> [EXERCISE INSTRUCTIONS]
(a) According to the post on clipboard JPG-to-TIFF conversion, how much larger does the converted file become than the original?
(b) Continue the post on clipboard JPG-to-TIFF conversion from its final line.

> [DOCUMENT PASSAGE]
══════
The clipboard converts JPG data to TIFF
I just had a go 'round with senior apple tech, about an issue I'd expect people to be jumping up and down about, but there's hardly a complaint.
Essentially Apple has verified a clipboard issue in Snow Leopard and Mountain Lion, a problem that affects Apple Mail and Pages, and perhaps other applications. I first consciously encountered the issue when using Apple Mail, so I'll describe it in that context.
When I copy a portion of a jpeg (or make a screenshot) it pastes into Apple Mail as a TIFF file. (NOTE :I do this a lot, because I need to quicly send cropped portions of existing images, without cropping, saving, attaching, remembering to remove unneeded saved image from hard drive ...)
Here's an all-Apple scenario:
- Open a JPG in Preview
- Select a portion of the JPG
- Copy
- Paste inline into Apple Mail
- Send the email
- Open the Sent Mail box, and look at the attachment type for the message sent
- RESULT: The attachment is a TIFF file. JPG was copied / TIFF was sent
This is a big problem:
- the conversion to TIFF needlessly bloats the file size by four to eight times the original size
- worse, some email clients can't hand TIFFs, and can't display them inline.
══════
> [Saved data entries]

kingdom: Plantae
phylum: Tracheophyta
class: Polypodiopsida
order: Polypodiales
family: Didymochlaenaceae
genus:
══════
> [THE RESULTS]
(a) Four to eight times the original size.

(b)
- This clipboard problem seems to pervade Apple software, and is evident in Apple Pages. Somethin's rotten in the OS.
Other vendors handle pastes seemlessly. In mail applications like Entourage and Thunderbird ... ya copy a JPG it pastes a JPG. But Apple claims that the clipboard conversion is normal expected behavior, handled by Quicktime. In reality, it's a total pain, expected or not
I haven't looked into it, but I'd expect that after an image copy the clipboard may have more than one format in it. Consider the text clipboard, which often simultaneously contains: plain text, rich text, HTML, etc. The software receiving the paste should intelligently decide which format to take in on paste. Same should go for images. Even if the clipboard contains only TIFF data after copy/conversion, shouldn't the receiving app be able to request that QuickTime convert the TIFF to JPG on paste? If so, well, Mail could do that! I believe the application is responsible for chosing which format to paste— that's certainly true if there are more than one formats on the image clipboard, or if conversion is offered.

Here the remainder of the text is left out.